After rising 4.5%, Darden (NYSE:DRI) is currently trading at a share price of $57.17. With 1.8 million shares changing hands so far today, the company's volume is 1.3 times the average volume over the last three months. Volume indicates the level of interest that investors have in a company at its current price. Valuation ratios like the price to earnings (P/E) ratio, the price to earnings growth (PEG) ratio, the price to sales (P/S) ratio, the price to book (P/B) ratio, and the dividend yield are useful in determining how attractive a potential or existing investment is. Using price/earnings ratios (P/E ratios) does not give an indication of whether or not an individual company's ratio is reasonable, a shortcoming that can be corrected by using the price/earnings to growth ratio (PEG ratio). DRI's PEG ratio of 1.27 is in line with the industry average. While P/E ratios are important indicators of market value, a high P/E in and of itself is not bad because it may indicate a company whose earnings are growing very rapidly, so many investors look at the PEG ratio in order to get an idea of whether or not a particular P/E ratio is justified by underlying earnings growth.



After a decline of 3.9%, Coach (NYSE:COH) has hit a share price of $56.69. This morning, the company is trading a volume of 5.1 million shares. High volume indicates a lot of investor interest while low volume indicates the opposite. Investment valuation ratios provide investors with an estimation, albeit a simplistic one, of the value of a stock.

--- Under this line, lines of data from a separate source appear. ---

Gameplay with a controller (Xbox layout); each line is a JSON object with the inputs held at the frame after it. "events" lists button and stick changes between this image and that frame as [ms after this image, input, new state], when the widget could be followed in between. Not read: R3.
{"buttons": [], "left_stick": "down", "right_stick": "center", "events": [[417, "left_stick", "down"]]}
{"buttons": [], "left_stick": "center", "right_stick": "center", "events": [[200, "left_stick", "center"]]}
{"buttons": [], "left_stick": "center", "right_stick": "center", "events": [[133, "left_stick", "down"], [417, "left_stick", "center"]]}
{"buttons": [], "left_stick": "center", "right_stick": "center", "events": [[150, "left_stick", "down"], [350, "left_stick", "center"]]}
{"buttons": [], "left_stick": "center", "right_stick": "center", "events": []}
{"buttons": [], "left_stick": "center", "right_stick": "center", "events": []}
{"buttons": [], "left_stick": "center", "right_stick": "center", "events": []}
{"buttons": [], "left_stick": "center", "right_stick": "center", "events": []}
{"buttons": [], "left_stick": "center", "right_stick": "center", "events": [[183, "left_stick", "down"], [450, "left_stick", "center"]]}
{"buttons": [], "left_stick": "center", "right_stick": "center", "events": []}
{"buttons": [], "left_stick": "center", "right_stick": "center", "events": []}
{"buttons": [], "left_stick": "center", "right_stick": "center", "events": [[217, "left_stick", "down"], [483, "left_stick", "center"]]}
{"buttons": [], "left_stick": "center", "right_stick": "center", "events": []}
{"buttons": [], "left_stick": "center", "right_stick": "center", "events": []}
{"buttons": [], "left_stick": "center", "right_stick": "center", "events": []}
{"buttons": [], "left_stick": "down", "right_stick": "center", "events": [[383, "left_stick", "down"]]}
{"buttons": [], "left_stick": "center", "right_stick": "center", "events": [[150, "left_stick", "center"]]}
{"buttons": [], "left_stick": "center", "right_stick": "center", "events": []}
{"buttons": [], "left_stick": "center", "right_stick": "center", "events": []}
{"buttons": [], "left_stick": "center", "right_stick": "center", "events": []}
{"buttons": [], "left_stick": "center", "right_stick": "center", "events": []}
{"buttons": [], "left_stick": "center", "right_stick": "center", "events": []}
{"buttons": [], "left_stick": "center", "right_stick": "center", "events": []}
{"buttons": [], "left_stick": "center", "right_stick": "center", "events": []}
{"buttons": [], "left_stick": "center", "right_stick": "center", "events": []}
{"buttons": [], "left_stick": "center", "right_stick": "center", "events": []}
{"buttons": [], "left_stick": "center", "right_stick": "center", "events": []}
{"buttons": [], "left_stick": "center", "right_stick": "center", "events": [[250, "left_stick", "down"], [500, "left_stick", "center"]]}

The capitalization ratio is calculated by dividing long-term debt by the sum of long-term debt and shareholders' equity. COH has a fairly low capitalization ratio of 0%. A low capitalization ratio can signify a failure to leverage equity into investment, missing valuable opportunities for growth and expansion. Prudent use of leverage (debt) increases the financial resources available to a company for growth and expansion.



Six Flags (NYSE:SIX) is currently trading at $59.60 per share, a 2.8% increase. So far today, the company's volume is 408,273 shares, 1.1 times the average daily volume. Volume is also used as a secondary indicator to help confirm what the price movement is suggesting. It is important for an investor to estimate the value of any potential or existing investment; valuation ratios make this easier. The P/E ratio has been used for ages by analysts and still remains one of the most relevant pieces of stock valuation. SIX's P/E ratio of 74.8 is above the industry average of 28.84. Usually, if a stock has a high P/E ratio, it indicates that the market expects the company to grow earnings quickly in the future. A high or low P/E ratio is not good or bad in and of itself, but a company trading with a high P/E ratio must continue to post strong financial performance or its stock price is likely to fall. SEE: Investment Valuation Ratios: Price/Earnings Ratio





After an increase of 2.6%, Liberty Global (Nasdaq:LBTYK) has reached a current price of $55.25. The company's volume is currently 107,309 shares. At this rate, trading activity will likely be down from yesterday when 463,782 shares changed hands. A stock's volume conveys how excited investors are about it.

The Bottom Line The nature of the market is such that stocks will have good days and bad days. Daily stock performance should be weighed against historical performance and put in context of the market overall. Tools like valuation ratios and profit margins, however, are only as useful as the context you put them in; remember to take historical data and competitor performance into account.